31. the underground citrus gardens of Baldesare Forestiere

The Sicilian born Baldesare, bought a plot to farm in the arid San Joaquin Valley in the early 1900s. He envisioned a vineyard, but the poor guy hit the hardpan within a few feet. The dry hot sun had baked the clay earth to rock. He dug out an underground room and and realized how pleasant the belowearth could be. Now that he had escaped the heat to think, Baldesare, with his tools and barrow, decided he'd make his home and garden happen nevertheless. He dug and excavated, created skylights and planters, gardens and benches. His fruit trees and vines crept from his caverns to the flat earth above where the sun settled. He carved out 10 acres of space, three levels of depth, 50+ rooms, in 40 years time.

Today the gardens are only partially open to the public, partially under repair. Keil and I and our group of comrades that dutifully followed our descriptive leader walked through all that was made available to us.

In Baldesare's time, his gardens were outside the city, a pastoral paradise, today the gardens sit in the hot sprawl of Fresno just across the street from an In and Out Burger, a McDonalds, and a Chevron station to fill our tanks.

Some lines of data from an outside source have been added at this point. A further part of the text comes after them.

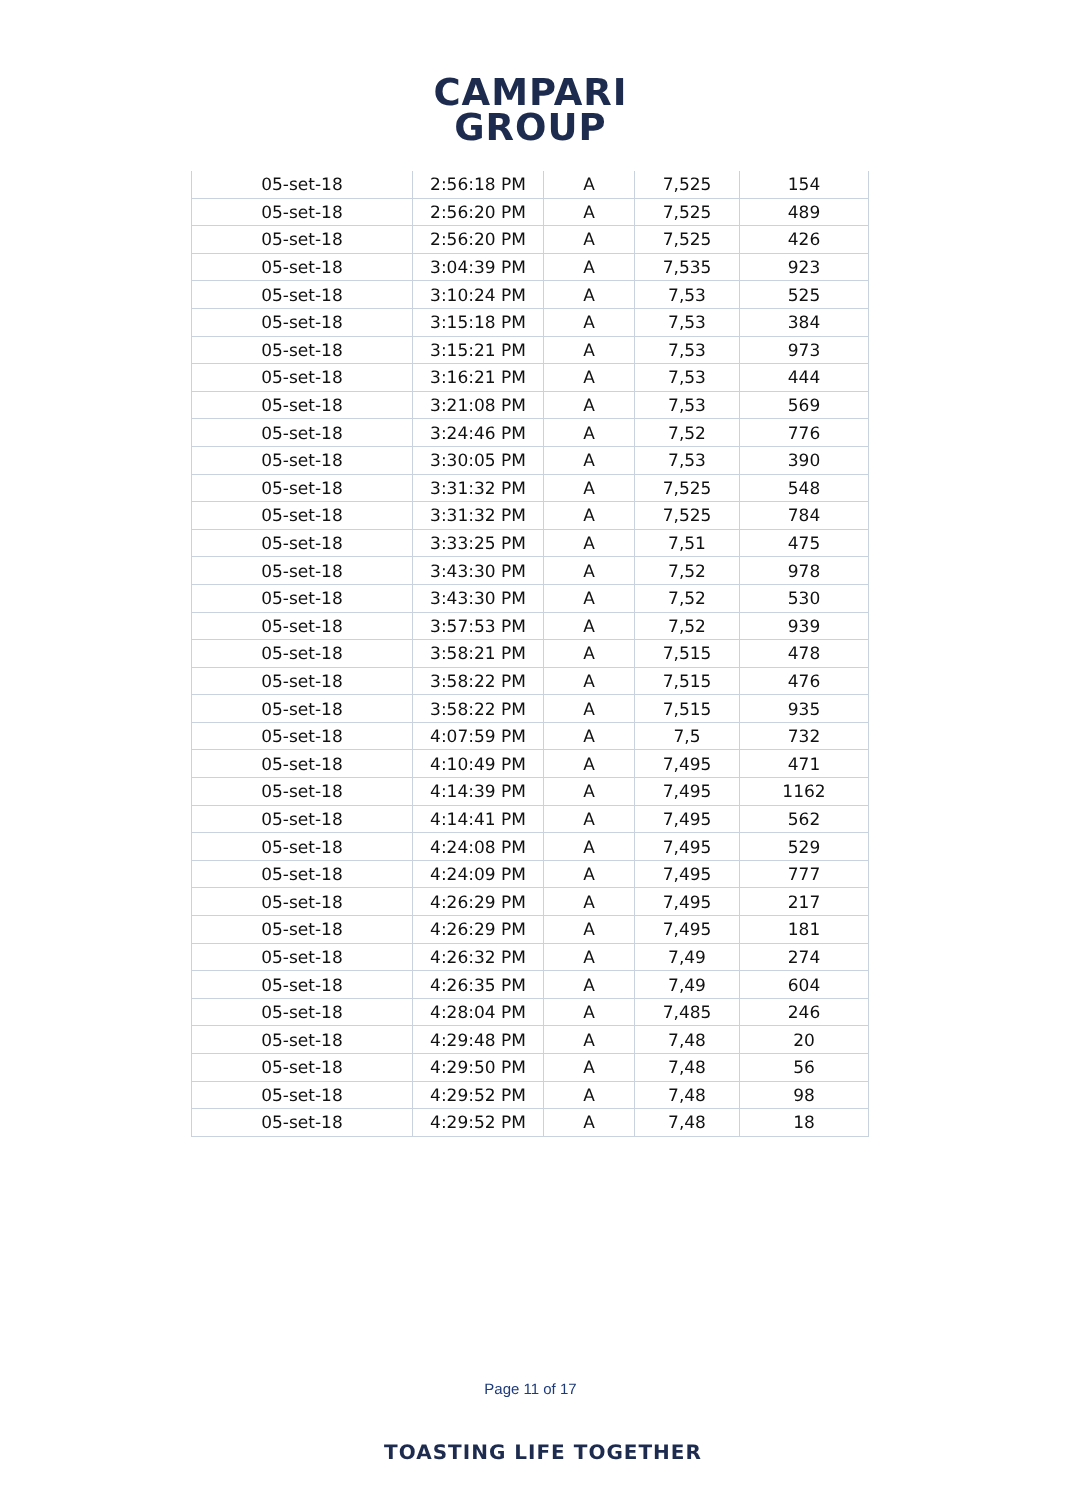CAMPARI
GROUP
| 05-set-18 | 2:56:18 PM | A | 7,525 | 154 |
| 05-set-18 | 2:56:20 PM | A | 7,525 | 489 |
| 05-set-18 | 2:56:20 PM | A | 7,525 | 426 |
| 05-set-18 | 3:04:39 PM | A | 7,535 | 923 |
| 05-set-18 | 3:10:24 PM | A | 7,53 | 525 |
| 05-set-18 | 3:15:18 PM | A | 7,53 | 384 |
| 05-set-18 | 3:15:21 PM | A | 7,53 | 973 |
| 05-set-18 | 3:16:21 PM | A | 7,53 | 444 |
| 05-set-18 | 3:21:08 PM | A | 7,53 | 569 |
| 05-set-18 | 3:24:46 PM | A | 7,52 | 776 |
| 05-set-18 | 3:30:05 PM | A | 7,53 | 390 |
| 05-set-18 | 3:31:32 PM | A | 7,525 | 548 |
| 05-set-18 | 3:31:32 PM | A | 7,525 | 784 |
| 05-set-18 | 3:33:25 PM | A | 7,51 | 475 |
| 05-set-18 | 3:43:30 PM | A | 7,52 | 978 |
| 05-set-18 | 3:43:30 PM | A | 7,52 | 530 |
| 05-set-18 | 3:57:53 PM | A | 7,52 | 939 |
| 05-set-18 | 3:58:21 PM | A | 7,515 | 478 |
| 05-set-18 | 3:58:22 PM | A | 7,515 | 476 |
| 05-set-18 | 3:58:22 PM | A | 7,515 | 935 |
| 05-set-18 | 4:07:59 PM | A | 7,5 | 732 |
| 05-set-18 | 4:10:49 PM | A | 7,495 | 471 |
| 05-set-18 | 4:14:39 PM | A | 7,495 | 1162 |
| 05-set-18 | 4:14:41 PM | A | 7,495 | 562 |
| 05-set-18 | 4:24:08 PM | A | 7,495 | 529 |
| 05-set-18 | 4:24:09 PM | A | 7,495 | 777 |
| 05-set-18 | 4:26:29 PM | A | 7,495 | 217 |
| 05-set-18 | 4:26:29 PM | A | 7,495 | 181 |
| 05-set-18 | 4:26:32 PM | A | 7,49 | 274 |
| 05-set-18 | 4:26:35 PM | A | 7,49 | 604 |
| 05-set-18 | 4:28:04 PM | A | 7,485 | 246 |
| 05-set-18 | 4:29:48 PM | A | 7,48 | 20 |
| 05-set-18 | 4:29:50 PM | A | 7,48 | 56 |
| 05-set-18 | 4:29:52 PM | A | 7,48 | 98 |
| 05-set-18 | 4:29:52 PM | A | 7,48 | 18 |
Page 11 of 17
TOASTING LIFE TOGETHER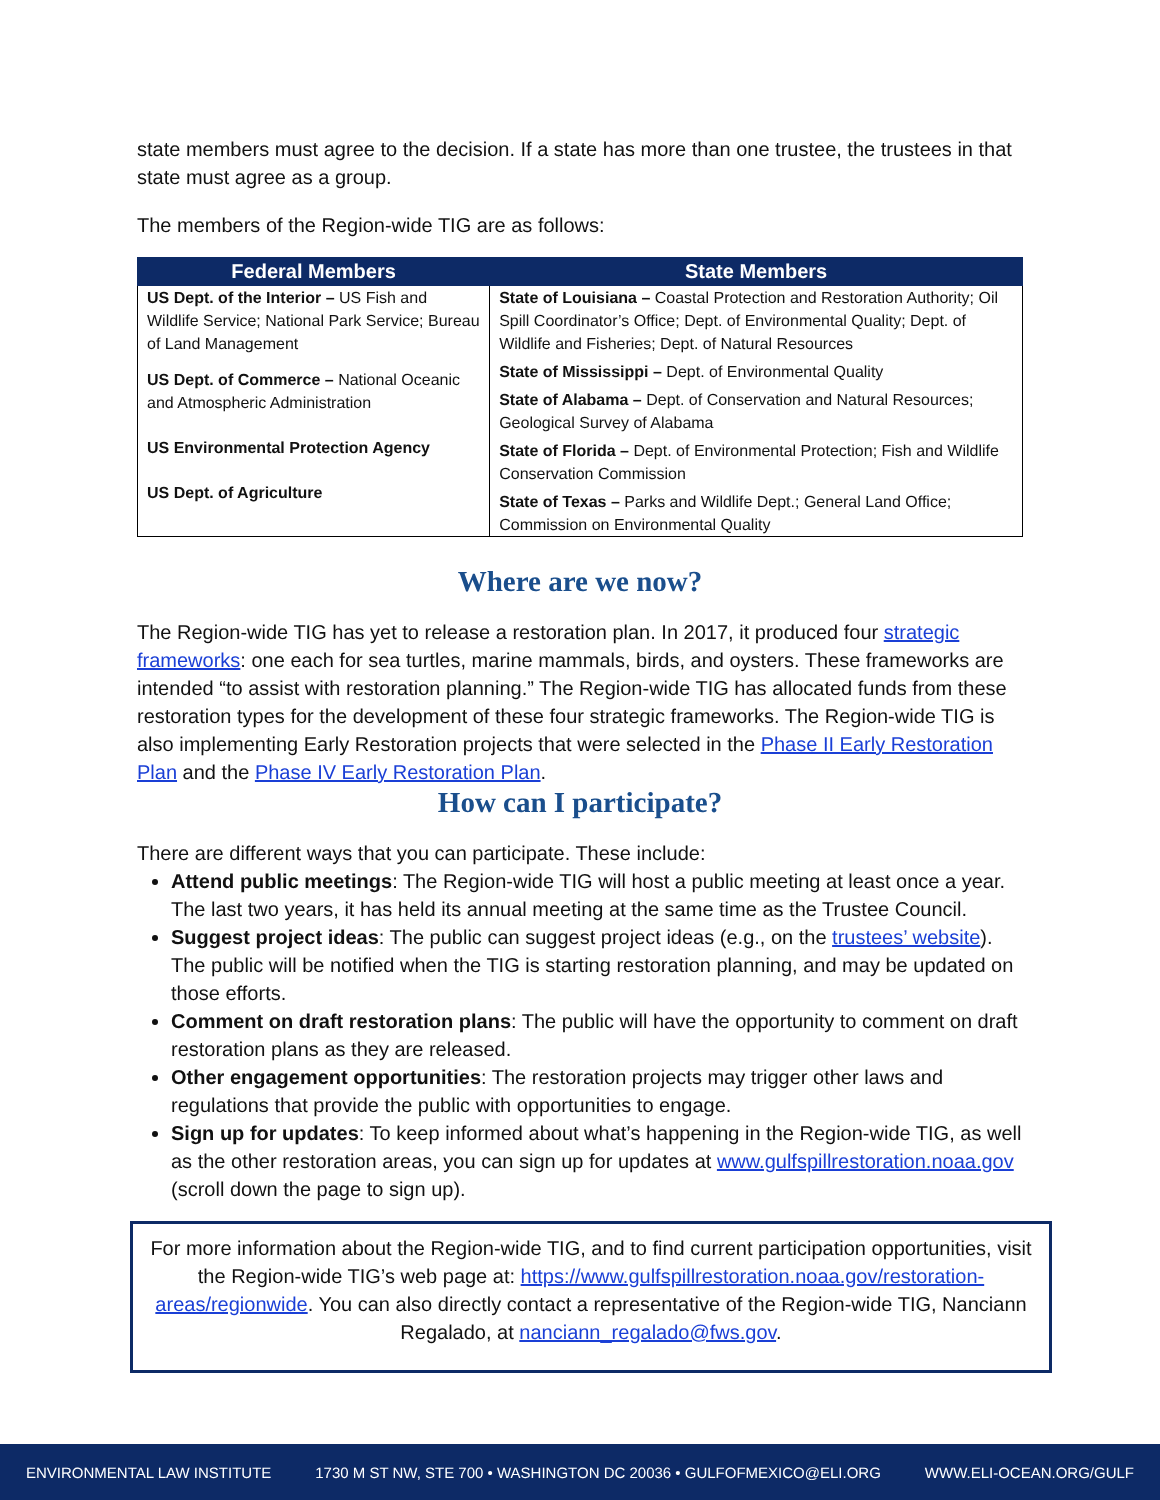state members must agree to the decision. If a state has more than one trustee, the trustees in that state must agree as a group.
The members of the Region-wide TIG are as follows:
| Federal Members | State Members |
| --- | --- |
| US Dept. of the Interior – US Fish and Wildlife Service; National Park Service; Bureau of Land Management US Dept. of Commerce – National Oceanic and Atmospheric Administration US Environmental Protection Agency US Dept. of Agriculture | State of Louisiana – Coastal Protection and Restoration Authority; Oil Spill Coordinator’s Office; Dept. of Environmental Quality; Dept. of Wildlife and Fisheries; Dept. of Natural Resources State of Mississippi – Dept. of Environmental Quality State of Alabama – Dept. of Conservation and Natural Resources; Geological Survey of Alabama State of Florida – Dept. of Environmental Protection; Fish and Wildlife Conservation Commission State of Texas – Parks and Wildlife Dept.; General Land Office; Commission on Environmental Quality |
Where are we now?
The Region-wide TIG has yet to release a restoration plan. In 2017, it produced four strategic frameworks: one each for sea turtles, marine mammals, birds, and oysters. These frameworks are intended “to assist with restoration planning.” The Region-wide TIG has allocated funds from these restoration types for the development of these four strategic frameworks. The Region-wide TIG is also implementing Early Restoration projects that were selected in the Phase II Early Restoration Plan and the Phase IV Early Restoration Plan.
How can I participate?
There are different ways that you can participate. These include:
Attend public meetings: The Region-wide TIG will host a public meeting at least once a year. The last two years, it has held its annual meeting at the same time as the Trustee Council.
Suggest project ideas: The public can suggest project ideas (e.g., on the trustees’ website). The public will be notified when the TIG is starting restoration planning, and may be updated on those efforts.
Comment on draft restoration plans: The public will have the opportunity to comment on draft restoration plans as they are released.
Other engagement opportunities: The restoration projects may trigger other laws and regulations that provide the public with opportunities to engage.
Sign up for updates: To keep informed about what’s happening in the Region-wide TIG, as well as the other restoration areas, you can sign up for updates at www.gulfspillrestoration.noaa.gov (scroll down the page to sign up).
For more information about the Region-wide TIG, and to find current participation opportunities, visit the Region-wide TIG’s web page at: https://www.gulfspillrestoration.noaa.gov/restoration-areas/regionwide. You can also directly contact a representative of the Region-wide TIG, Nanciann Regalado, at nanciann_regalado@fws.gov.
ENVIRONMENTAL LAW INSTITUTE 1730 M ST NW, STE 700 • WASHINGTON DC 20036 • GULFOFMEXICO@ELI.ORG WWW.ELI-OCEAN.ORG/GULF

The guided tour carried through the cavernous archways of active gardens. Many of which held the original grafted fruit trees of Baldesare.

our leader

she encouraged us to read the hand written informative panels

a nested hummingbird

his water well (now dry as a skeleton)

A foci of the tour is Baldesare's personal private living quarters, where people might imagine how he lived his life, where he slept ate, bathed, dreamed, peed, etc.